Home Instead Set To Hit Gas Pedal On Recruitment Efforts

After finding that one in five Americans saw a notable decline in an aging family member’s well-being during the holidays, Home Instead has announced that it’s looking to hire 30,000 care professionals nationwide.

It is common for Home Instead to see a spike in care service inquiries soon after the holidays, according to Lakelyn Hogan Eichenberger, gerontologist and caregiver advocate for Home Instead.

“This is because they were just home to visit their loved ones over the holidays, and they’ve started to notice these changes,” she told Home Health Care News. “We wanted to dig into that a little bit more, and get a better understanding of what they’re seeing and what they’re experiencing.”


Home Instead is a Omaha, Nebraska-based personal care franchise company that has locations in over a dozen countries. In 2021, the home care technology company Honor acquired Home Instead.

The findings come from a survey that Home Instead conducted in January. The survey also found that, of respondents that saw a decline in their family member’s well-being, 65% were specifically concerned about physical changes.

Additionally, the survey found that 64% of respondents were concerned about their family member’s ability to care for themselves, meaning things like daily hygiene and household tasks.


Declining cognitive skills were also a concern of 57% of respondents, and 44% were concerned by emotional changes, such as depression and loneliness.

Overall, 48% of respondents expressed that they don’t feel capable of helping their family member that is experiencing this decline.
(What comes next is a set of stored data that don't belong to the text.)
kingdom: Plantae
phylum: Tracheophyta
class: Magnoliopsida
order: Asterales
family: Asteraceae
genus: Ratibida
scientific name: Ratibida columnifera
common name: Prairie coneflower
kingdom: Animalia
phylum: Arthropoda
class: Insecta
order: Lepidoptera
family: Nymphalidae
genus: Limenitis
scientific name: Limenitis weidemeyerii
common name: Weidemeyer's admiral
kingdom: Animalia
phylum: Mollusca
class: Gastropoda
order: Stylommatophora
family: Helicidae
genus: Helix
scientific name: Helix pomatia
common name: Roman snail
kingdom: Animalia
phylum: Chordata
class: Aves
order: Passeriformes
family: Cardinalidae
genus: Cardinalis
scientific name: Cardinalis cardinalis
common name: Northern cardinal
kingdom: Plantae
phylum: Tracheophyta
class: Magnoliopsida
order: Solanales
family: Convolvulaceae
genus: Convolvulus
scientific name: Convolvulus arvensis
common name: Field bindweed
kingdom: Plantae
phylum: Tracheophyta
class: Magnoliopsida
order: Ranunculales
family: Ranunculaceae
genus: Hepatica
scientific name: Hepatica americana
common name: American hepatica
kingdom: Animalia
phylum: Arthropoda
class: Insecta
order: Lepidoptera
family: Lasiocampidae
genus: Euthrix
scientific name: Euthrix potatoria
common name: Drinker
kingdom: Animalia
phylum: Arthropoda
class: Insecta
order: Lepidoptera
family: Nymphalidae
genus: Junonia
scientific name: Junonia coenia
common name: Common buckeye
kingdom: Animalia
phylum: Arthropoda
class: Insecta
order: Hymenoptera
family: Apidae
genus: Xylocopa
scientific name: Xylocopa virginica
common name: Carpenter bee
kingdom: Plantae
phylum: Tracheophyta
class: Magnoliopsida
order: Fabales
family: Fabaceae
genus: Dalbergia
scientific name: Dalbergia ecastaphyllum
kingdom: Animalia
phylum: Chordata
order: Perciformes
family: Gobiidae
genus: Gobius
“I think the most alarming finding was that many of them don’t feel capable of helping their loved one,” Eichenberger said. “They kind of feel at a loss. They are seeing these changes, but they’re not quite sure what to do.”

The need for care services across the country influenced the company’s goal of hiring 30,000 care professionals.

“We definitely know that there’s a need for care professionals in all of our locations, in all 50 states, across the U.S., because we’re seeing a growing need for care and support,” Eichenberger said.

Home Instead doesn’t plan on relying on one recruitment strategy to achieve this goal of 30,000.

“There’s not one silver bullet,” Eichenberger said. “There’s not one thing that we’re honing in on, it really takes a variety of approaches to find good care professionals, whether that’s online advertising, hiring days within local offices, where they invite the public to come in and learn about the role and do on-site interviews. There’s those more traditional media of newspaper advertisements, it really varies by the location. Our franchise owners, over time, have found ways to get creative in their various markets.”

Individual franchise owners will also receive support on the corporate level including advertising and robust marketing initiatives, according to Eichenberger.

“Getting people to see this as a desirable career that is meaningful, and one where they’re able to give back, is in our messaging,” she said.